Pre-requisite: MAST5007 Mathematical Statistics or MACT5290 Probability and Statistics for Actuarial Science 2
OverviewThis module covers aspects of Statistics which are particularly relevant to insurance. Some topics (such as risk theory and credibility theory) have been developed specifically for actuarial use. Other areas (such as Bayesian Statistics) have been developed in other contexts but now find applications in actuarial fields. Stochastic processes of events such as accidents, together with the financial flow of their payouts underpin much of the work. Since the earliest games of chance, the probability of ruin has been a topic of interest.

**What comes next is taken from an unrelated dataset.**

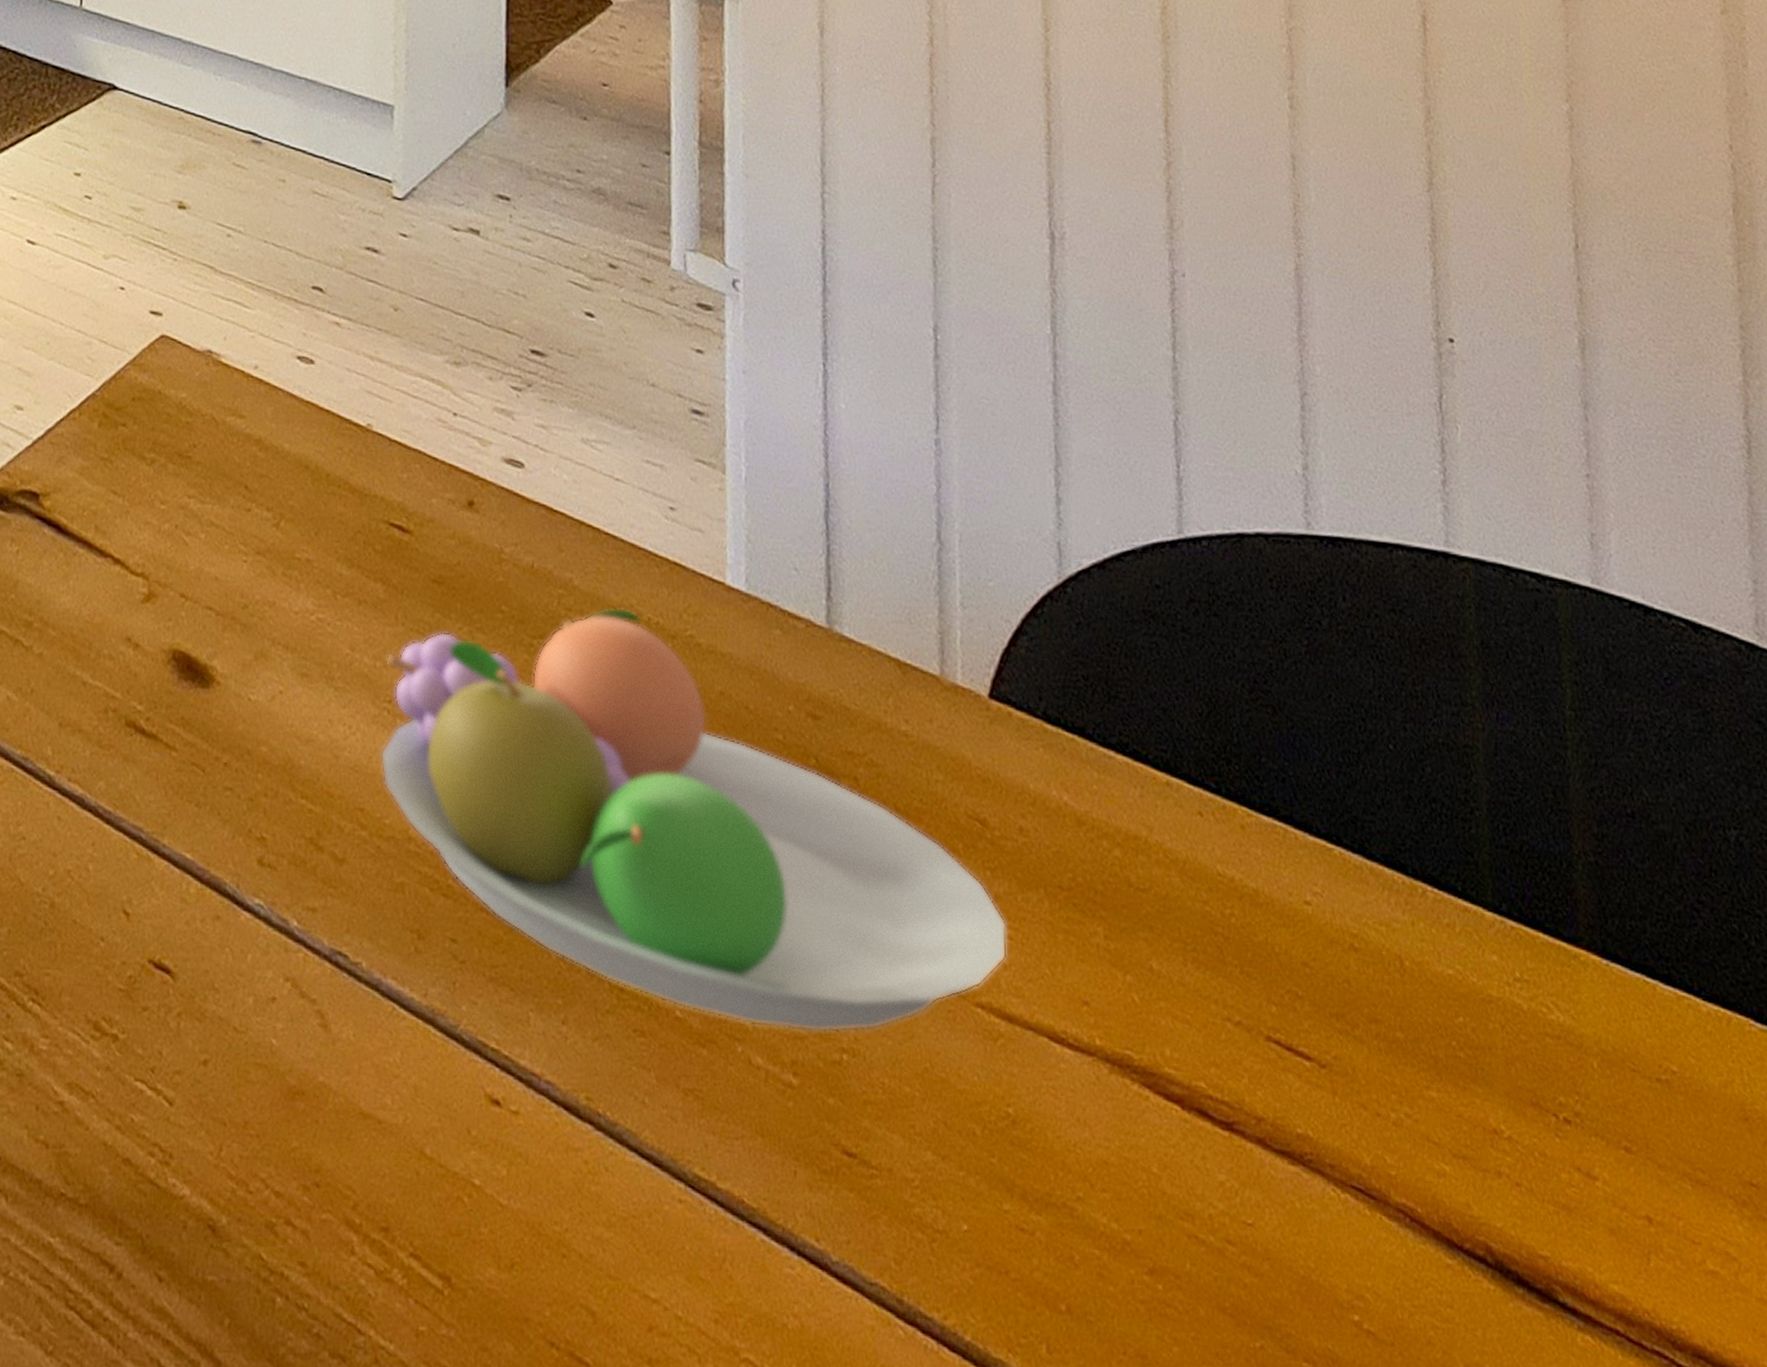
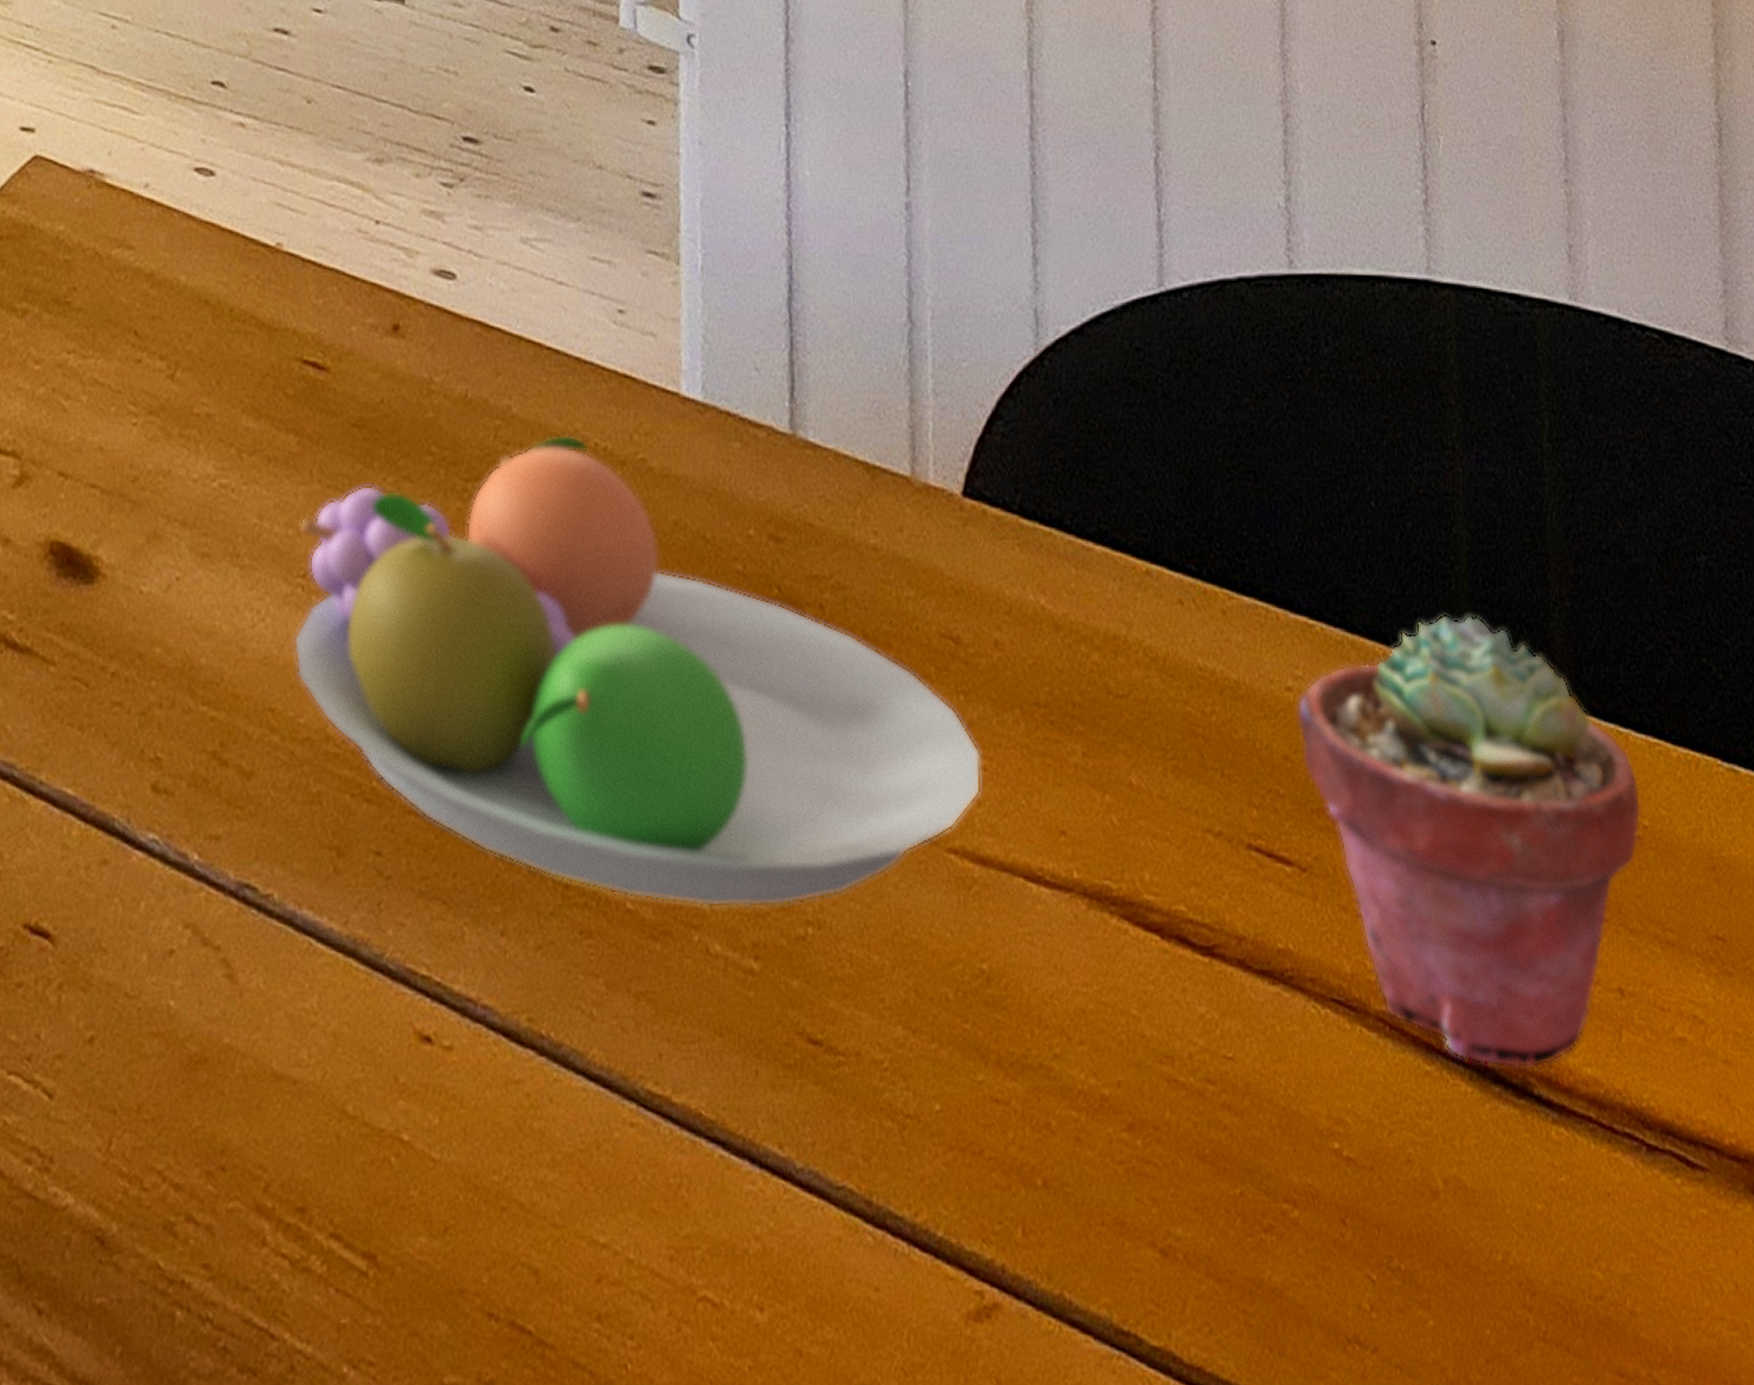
potted succulent: none [1315,854,1670,1278] -> present [1296,614,1642,1069]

Outline Syllabus includes: Decision Theory; Bayesian Statistics; Loss Distributions; Reinsurance; Credibility Theory; Empirical Bayes Credibility theory; Risk Models; Ruin Theory; Generalised Linear Models; Run-off Triangles.
This module appears in:
Method of assessment
90% Examination, 10% Coursework
The students are provided with the study notes published by the Actuarial Education Company and a copy of "Formulae and Tables for Examinations".
The following book is also relevant:
PJ Boland Statistical and Probabilistic Methods in Actuarial Science (Chapman & Hall, 2007) (R)
The intended subject specific learning outcomes. On successfully completing the module students will be able to:
1 explain basic concepts and models in decision analysis and statistics, as presented in the module, and apply them in insurance;
2 construct risk models appropriate to short term insurance contracts and make the related statistical inference;
3 describe and apply the fundamental concepts of credibility theory;
4 describe and apply the basic methodology used in rating general insurance business;
5 describe and apply techniques for analysing a delay (or run-off) triangle.
The intended generic learning outcomes. On successfully completing the module students will be able to:
1 demonstrate probabilistic and statistical skills in solving financial problems;
2 demonstrate enhanced conceptual skills and logical reasoning ability;
3 demonstrate a broad understanding of the range of application of statistics to financial processes.